— WHAT IS REQUIRED —
Exactly as written, transcribe each line of the listing.
==========
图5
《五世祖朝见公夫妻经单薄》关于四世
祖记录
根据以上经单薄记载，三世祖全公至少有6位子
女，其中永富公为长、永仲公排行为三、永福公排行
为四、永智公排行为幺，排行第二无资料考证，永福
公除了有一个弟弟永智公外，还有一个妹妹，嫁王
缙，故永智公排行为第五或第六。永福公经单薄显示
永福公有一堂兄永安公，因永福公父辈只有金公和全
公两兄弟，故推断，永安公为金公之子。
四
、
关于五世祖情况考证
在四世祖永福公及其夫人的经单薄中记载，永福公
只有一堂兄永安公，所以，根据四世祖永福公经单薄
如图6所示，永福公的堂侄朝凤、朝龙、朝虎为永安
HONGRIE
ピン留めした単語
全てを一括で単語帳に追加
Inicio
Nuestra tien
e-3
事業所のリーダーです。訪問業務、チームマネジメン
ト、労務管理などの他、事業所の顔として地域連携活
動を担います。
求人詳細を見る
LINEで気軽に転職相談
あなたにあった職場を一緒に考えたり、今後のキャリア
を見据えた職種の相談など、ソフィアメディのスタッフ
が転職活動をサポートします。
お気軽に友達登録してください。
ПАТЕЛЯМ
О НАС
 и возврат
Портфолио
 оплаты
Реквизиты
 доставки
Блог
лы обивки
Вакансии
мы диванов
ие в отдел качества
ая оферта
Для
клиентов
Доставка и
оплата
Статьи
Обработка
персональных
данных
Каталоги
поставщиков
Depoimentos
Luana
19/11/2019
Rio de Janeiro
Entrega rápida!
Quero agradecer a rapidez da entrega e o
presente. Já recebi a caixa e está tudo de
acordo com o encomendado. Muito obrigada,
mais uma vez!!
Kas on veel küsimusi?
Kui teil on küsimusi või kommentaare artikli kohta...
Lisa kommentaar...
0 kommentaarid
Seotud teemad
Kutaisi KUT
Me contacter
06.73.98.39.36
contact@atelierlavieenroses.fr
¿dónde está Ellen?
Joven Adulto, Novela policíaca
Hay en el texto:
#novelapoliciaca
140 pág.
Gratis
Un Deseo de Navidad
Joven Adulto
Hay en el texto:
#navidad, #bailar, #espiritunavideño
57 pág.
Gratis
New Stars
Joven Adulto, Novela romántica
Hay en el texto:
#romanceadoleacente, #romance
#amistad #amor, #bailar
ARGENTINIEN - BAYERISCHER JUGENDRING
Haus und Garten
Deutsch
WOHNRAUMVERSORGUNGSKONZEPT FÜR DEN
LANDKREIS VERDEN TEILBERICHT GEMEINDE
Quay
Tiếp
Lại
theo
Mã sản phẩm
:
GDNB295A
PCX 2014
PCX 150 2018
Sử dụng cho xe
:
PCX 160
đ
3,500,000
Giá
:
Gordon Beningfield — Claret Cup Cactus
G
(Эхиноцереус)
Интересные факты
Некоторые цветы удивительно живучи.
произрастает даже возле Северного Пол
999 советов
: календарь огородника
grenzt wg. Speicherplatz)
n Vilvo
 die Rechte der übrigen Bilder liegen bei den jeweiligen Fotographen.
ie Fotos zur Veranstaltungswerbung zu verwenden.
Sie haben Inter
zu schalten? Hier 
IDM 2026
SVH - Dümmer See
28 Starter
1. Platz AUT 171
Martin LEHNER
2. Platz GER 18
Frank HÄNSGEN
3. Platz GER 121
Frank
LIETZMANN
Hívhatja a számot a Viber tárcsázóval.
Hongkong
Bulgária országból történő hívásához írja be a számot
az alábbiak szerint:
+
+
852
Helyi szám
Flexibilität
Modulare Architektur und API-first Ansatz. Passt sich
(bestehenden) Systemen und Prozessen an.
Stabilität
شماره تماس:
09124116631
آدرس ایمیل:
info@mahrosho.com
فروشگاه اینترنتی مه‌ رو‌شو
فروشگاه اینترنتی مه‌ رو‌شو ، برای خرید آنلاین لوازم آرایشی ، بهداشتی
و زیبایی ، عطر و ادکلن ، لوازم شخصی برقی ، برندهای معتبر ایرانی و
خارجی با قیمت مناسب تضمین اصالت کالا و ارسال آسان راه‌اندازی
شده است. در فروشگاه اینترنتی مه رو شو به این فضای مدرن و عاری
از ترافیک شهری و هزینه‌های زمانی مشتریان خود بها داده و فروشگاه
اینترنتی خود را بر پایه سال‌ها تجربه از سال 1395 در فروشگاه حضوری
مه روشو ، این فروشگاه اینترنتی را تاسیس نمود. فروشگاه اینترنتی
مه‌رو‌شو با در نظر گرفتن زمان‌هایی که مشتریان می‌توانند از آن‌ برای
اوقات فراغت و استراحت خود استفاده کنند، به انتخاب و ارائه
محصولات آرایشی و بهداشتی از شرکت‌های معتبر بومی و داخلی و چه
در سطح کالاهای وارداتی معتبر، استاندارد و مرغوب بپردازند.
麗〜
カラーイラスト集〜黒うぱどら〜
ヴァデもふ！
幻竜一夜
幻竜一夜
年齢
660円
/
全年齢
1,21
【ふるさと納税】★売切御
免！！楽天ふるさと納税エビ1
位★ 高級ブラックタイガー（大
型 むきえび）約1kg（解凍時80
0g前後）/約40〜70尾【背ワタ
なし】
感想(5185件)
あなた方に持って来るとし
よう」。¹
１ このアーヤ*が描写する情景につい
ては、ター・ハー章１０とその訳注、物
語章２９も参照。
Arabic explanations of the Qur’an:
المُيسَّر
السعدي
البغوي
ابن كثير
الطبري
==========
— EXPECTED ANSWER —
图5
《五世祖朝见公夫妻经单薄》关于四世
祖记录
根据以上经单薄记载，三世祖全公至少有6位子
女，其中永富公为长、永仲公排行为三、永福公排行
为四、永智公排行为幺，排行第二无资料考证，永福
公除了有一个弟弟永智公外，还有一个妹妹，嫁王
缙，故永智公排行为第五或第六。永福公经单薄显示
永福公有一堂兄永安公，因永福公父辈只有金公和全
公两兄弟，故推断，永安公为金公之子。
四
、
关于五世祖情况考证
在四世祖永福公及其夫人的经单薄中记载，永福公
只有一堂兄永安公，所以，根据四世祖永福公经单薄
如图6所示，永福公的堂侄朝凤、朝龙、朝虎为永安
HONGRIE
ピン留めした単語
全てを一括で単語帳に追加
Inicio
Nuestra tien
e-3
事業所のリーダーです。訪問業務、チームマネジメン
ト、労務管理などの他、事業所の顔として地域連携活
動を担います。
求人詳細を見る
LINEで気軽に転職相談
あなたにあった職場を一緒に考えたり、今後のキャリア
を見据えた職種の相談など、ソフィアメディのスタッフ
が転職活動をサポートします。
お気軽に友達登録してください。
ПАТЕЛЯМ
О НАС
 и возврат
Портфолио
 оплаты
Реквизиты
 доставки
Блог
лы обивки
Вакансии
мы диванов
ие в отдел качества
ая оферта
Для
клиентов
Доставка и
оплата
Статьи
Обработка
персональных
данных
Каталоги
поставщиков
Depoimentos
Luana
19/11/2019
Rio de Janeiro
Entrega rápida!
Quero agradecer a rapidez da entrega e o
presente. Já recebi a caixa e está tudo de
acordo com o encomendado. Muito obrigada,
mais uma vez!!
Kas on veel küsimusi?
Kui teil on küsimusi või kommentaare artikli kohta...
Lisa kommentaar...
0 kommentaarid
Seotud teemad
Kutaisi KUT
Me contacter
06.73.98.39.36
contact@atelierlavieenroses.fr
¿dónde está Ellen?
Joven Adulto, Novela policíaca
Hay en el texto:
#novelapoliciaca
140 pág.
Gratis
Un Deseo de Navidad
Joven Adulto
Hay en el texto:
#navidad, #bailar, #espiritunavideño
57 pág.
Gratis
New Stars
Joven Adulto, Novela romántica
Hay en el texto:
#romanceadoleacente, #romance
#amistad #amor, #bailar
ARGENTINIEN - BAYERISCHER JUGENDRING
Haus und Garten
Deutsch
WOHNRAUMVERSORGUNGSKONZEPT FÜR DEN
LANDKREIS VERDEN TEILBERICHT GEMEINDE
Quay
Tiếp
Lại
theo
Mã sản phẩm
:
GDNB295A
PCX 2014
PCX 150 2018
Sử dụng cho xe
:
PCX 160
đ
3,500,000
Giá
:
Gordon Beningfield — Claret Cup Cactus
G
(Эхиноцереус)
Интересные факты
Некоторые цветы удивительно живучи.
произрастает даже возле Северного Пол
999 советов
: календарь огородника
grenzt wg. Speicherplatz)
n Vilvo
 die Rechte der übrigen Bilder liegen bei den jeweiligen Fotographen.
ie Fotos zur Veranstaltungswerbung zu verwenden.
Sie haben Inter
zu schalten? Hier 
IDM 2026
SVH - Dümmer See
28 Starter
1. Platz AUT 171
Martin LEHNER
2. Platz GER 18
Frank HÄNSGEN
3. Platz GER 121
Frank
LIETZMANN
Hívhatja a számot a Viber tárcsázóval.
Hongkong
Bulgária országból történő hívásához írja be a számot
az alábbiak szerint:
+
+
852
Helyi szám
Flexibilität
Modulare Architektur und API-first Ansatz. Passt sich
(bestehenden) Systemen und Prozessen an.
Stabilität
شماره تماس:
09124116631
آدرس ایمیل:
info@mahrosho.com
فروشگاه اینترنتی مه‌ رو‌شو
فروشگاه اینترنتی مه‌ رو‌شو ، برای خرید آنلاین لوازم آرایشی ، بهداشتی
و زیبایی ، عطر و ادکلن ، لوازم شخصی برقی ، برندهای معتبر ایرانی و
خارجی با قیمت مناسب تضمین اصالت کالا و ارسال آسان راه‌اندازی
شده است. در فروشگاه اینترنتی مه رو شو به این فضای مدرن و عاری
از ترافیک شهری و هزینه‌های زمانی مشتریان خود بها داده و فروشگاه
اینترنتی خود را بر پایه سال‌ها تجربه از سال 1395 در فروشگاه حضوری
مه روشو ، این فروشگاه اینترنتی را تاسیس نمود. فروشگاه اینترنتی
مه‌رو‌شو با در نظر گرفتن زمان‌هایی که مشتریان می‌توانند از آن‌ برای
اوقات فراغت و استراحت خود استفاده کنند، به انتخاب و ارائه
محصولات آرایشی و بهداشتی از شرکت‌های معتبر بومی و داخلی و چه
در سطح کالاهای وارداتی معتبر، استاندارد و مرغوب بپردازند.
麗〜
カラーイラスト集〜黒うぱどら〜
ヴァデもふ！
幻竜一夜
幻竜一夜
年齢
660円
/
全年齢
1,21
【ふるさと納税】★売切御
免！！楽天ふるさと納税エビ1
位★ 高級ブラックタイガー（大
型 むきえび）約1kg（解凍時80
0g前後）/約40〜70尾【背ワタ
なし】
感想(5185件)
あなた方に持って来るとし
よう」。¹
１ このアーヤ*が描写する情景につい
ては、ター・ハー章１０とその訳注、物
語章２９も参照。
Arabic explanations of the Qur’an:
المُيسَّر
السعدي
البغوي
ابن كثير
الطبري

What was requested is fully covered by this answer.